Text ▸
========
Tidyverse Patterns

Introduction

This vignette will introduce tidyverse patterns that are useful for making full use of the CellBench framework. CellBench was developed with tidyverse compatibility as a fundamental goal. purrr provides functional programming tools to manipulate the methods and lists produced in this framework. dplyr is very useful for working with the tibble-based structures produced by CellBench. Since the outputs are mostly in tibble structure, they are very easily visualised using ggplot2.

For detailed explanations of tidyverse packages please see resources at https://www.tidyverse.org/learn/, in particular R for Data Science.

For quick concise references of tidyverse features and functions I recommend all of the cheatsheets available at https://www.rstudio.com/resources/cheatsheets/.

Functional Programming with purrr

Methods as Function Objects

In CellBench we require methods to take in only a single argument. The idea is that all methods within a single pipeline step should take the same kind of input and produce the same type of output. In practice most methods have additional parameters that can be tuned, and we may use purrr::partial() to help pre-fill these parameters.

partial() takes a function, some variable values, and returns the function with the specified arguments pre-filled. This reduces the number of free parameters in your function.

We demonstrate a trivial application of partial():

library(CellBench)
library(purrr)

# function to raise number to a power
pow <- function(x, n) {
    x^n
}

pow2 <- partial(pow, n = 2)
pow3 <- partial(pow, n = 3)

pow2(2)
## [1] 4
pow3(2)
========
Available data ▸
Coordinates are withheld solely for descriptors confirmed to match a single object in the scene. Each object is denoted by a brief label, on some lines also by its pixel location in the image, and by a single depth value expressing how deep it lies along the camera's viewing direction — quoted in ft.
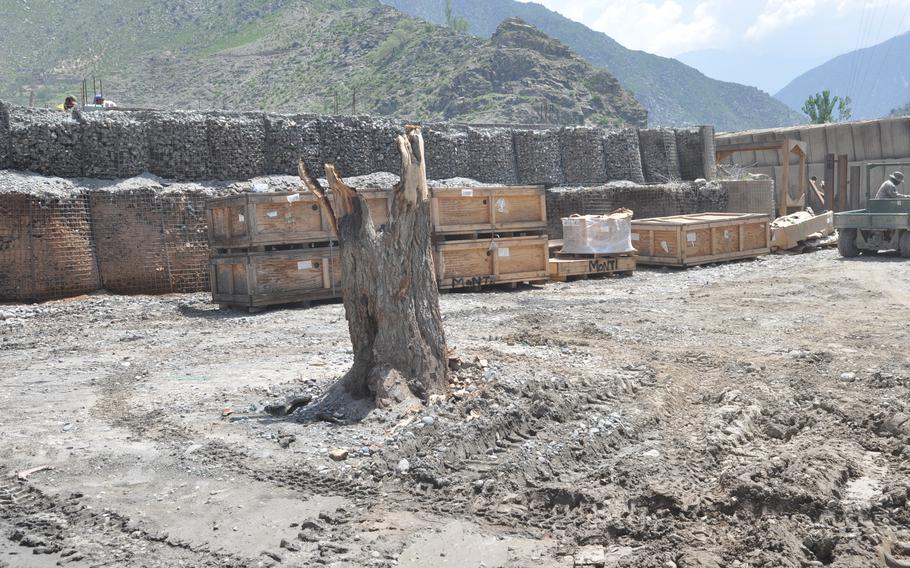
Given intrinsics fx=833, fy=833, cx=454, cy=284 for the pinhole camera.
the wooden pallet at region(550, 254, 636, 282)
========
Task item ▸
Answer these from the text on tidyverse patterns:
(a) Which package is named as very useful for working with the tibble-based structures CellBench produces?
(b) How many arguments must methods take in CellBench?
(c) What does partial() return?
The lines are not needed for what follows.

Finished task ▸
(a) dplyr
(b) A single argument
(c) The function with the specified arguments pre-filled